§ **JOB ITEM**:
The required output is the exact run of lines below that opens at the line with "serving tray: none" and closes at the line with "shoulder bag: present".

§ **MATERIAL FOR THIS TASK**:
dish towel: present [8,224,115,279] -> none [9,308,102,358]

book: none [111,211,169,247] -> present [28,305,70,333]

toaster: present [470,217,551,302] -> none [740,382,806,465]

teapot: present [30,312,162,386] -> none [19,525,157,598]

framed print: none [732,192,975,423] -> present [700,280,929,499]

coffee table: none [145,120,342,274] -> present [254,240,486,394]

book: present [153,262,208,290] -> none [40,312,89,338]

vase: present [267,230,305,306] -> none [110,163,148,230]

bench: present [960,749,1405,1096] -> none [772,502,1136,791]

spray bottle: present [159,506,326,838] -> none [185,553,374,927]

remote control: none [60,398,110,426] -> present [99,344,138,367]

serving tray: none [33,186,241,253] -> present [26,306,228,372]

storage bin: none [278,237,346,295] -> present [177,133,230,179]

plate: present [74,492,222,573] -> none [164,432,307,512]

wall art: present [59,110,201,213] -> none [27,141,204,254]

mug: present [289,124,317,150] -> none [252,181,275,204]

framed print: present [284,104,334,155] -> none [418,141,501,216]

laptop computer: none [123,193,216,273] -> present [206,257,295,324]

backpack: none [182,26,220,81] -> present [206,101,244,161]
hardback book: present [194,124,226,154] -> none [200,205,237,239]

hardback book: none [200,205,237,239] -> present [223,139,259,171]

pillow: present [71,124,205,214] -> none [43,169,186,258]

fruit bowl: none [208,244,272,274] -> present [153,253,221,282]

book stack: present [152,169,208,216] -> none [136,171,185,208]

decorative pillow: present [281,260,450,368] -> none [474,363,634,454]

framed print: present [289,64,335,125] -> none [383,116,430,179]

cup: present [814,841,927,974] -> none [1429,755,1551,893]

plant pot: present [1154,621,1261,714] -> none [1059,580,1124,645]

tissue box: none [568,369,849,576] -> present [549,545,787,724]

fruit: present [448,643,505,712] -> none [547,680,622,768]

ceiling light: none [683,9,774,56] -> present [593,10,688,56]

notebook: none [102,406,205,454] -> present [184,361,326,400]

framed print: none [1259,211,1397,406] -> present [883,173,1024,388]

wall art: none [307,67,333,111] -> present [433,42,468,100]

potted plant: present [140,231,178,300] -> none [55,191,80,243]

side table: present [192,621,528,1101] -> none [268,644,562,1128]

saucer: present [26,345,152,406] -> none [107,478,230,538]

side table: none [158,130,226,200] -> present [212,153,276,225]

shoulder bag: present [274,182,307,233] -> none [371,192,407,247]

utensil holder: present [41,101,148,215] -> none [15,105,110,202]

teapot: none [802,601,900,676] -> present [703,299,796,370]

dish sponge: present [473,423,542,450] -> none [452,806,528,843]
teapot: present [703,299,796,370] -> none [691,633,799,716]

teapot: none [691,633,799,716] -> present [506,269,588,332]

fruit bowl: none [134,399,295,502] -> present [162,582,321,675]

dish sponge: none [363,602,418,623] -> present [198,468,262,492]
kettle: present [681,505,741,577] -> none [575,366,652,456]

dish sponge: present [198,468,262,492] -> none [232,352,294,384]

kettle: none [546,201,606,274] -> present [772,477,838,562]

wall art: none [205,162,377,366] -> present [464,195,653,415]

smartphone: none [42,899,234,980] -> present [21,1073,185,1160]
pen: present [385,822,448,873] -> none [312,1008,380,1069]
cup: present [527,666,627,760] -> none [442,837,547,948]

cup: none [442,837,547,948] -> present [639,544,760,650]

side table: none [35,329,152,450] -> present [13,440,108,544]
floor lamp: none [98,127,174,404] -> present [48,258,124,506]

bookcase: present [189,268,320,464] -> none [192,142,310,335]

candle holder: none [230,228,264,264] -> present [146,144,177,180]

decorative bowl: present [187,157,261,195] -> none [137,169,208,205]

§ **OUTPUT FOR THIS TASK**:
serving tray: none [33,186,241,253] -> present [26,306,228,372]

storage bin: none [278,237,346,295] -> present [177,133,230,179]

plate: present [74,492,222,573] -> none [164,432,307,512]

wall art: present [59,110,201,213] -> none [27,141,204,254]

mug: present [289,124,317,150] -> none [252,181,275,204]

framed print: present [284,104,334,155] -> none [418,141,501,216]

laptop computer: none [123,193,216,273] -> present [206,257,295,324]

backpack: none [182,26,220,81] -> present [206,101,244,161]
hardback book: present [194,124,226,154] -> none [200,205,237,239]

hardback book: none [200,205,237,239] -> present [223,139,259,171]

pillow: present [71,124,205,214] -> none [43,169,186,258]

fruit bowl: none [208,244,272,274] -> present [153,253,221,282]

book stack: present [152,169,208,216] -> none [136,171,185,208]

decorative pillow: present [281,260,450,368] -> none [474,363,634,454]

framed print: present [289,64,335,125] -> none [383,116,430,179]

cup: present [814,841,927,974] -> none [1429,755,1551,893]

plant pot: present [1154,621,1261,714] -> none [1059,580,1124,645]

tissue box: none [568,369,849,576] -> present [549,545,787,724]

fruit: present [448,643,505,712] -> none [547,680,622,768]

ceiling light: none [683,9,774,56] -> present [593,10,688,56]

notebook: none [102,406,205,454] -> present [184,361,326,400]

framed print: none [1259,211,1397,406] -> present [883,173,1024,388]

wall art: none [307,67,333,111] -> present [433,42,468,100]

potted plant: present [140,231,178,300] -> none [55,191,80,243]

side table: present [192,621,528,1101] -> none [268,644,562,1128]

saucer: present [26,345,152,406] -> none [107,478,230,538]

side table: none [158,130,226,200] -> present [212,153,276,225]

shoulder bag: present [274,182,307,233] -> none [371,192,407,247]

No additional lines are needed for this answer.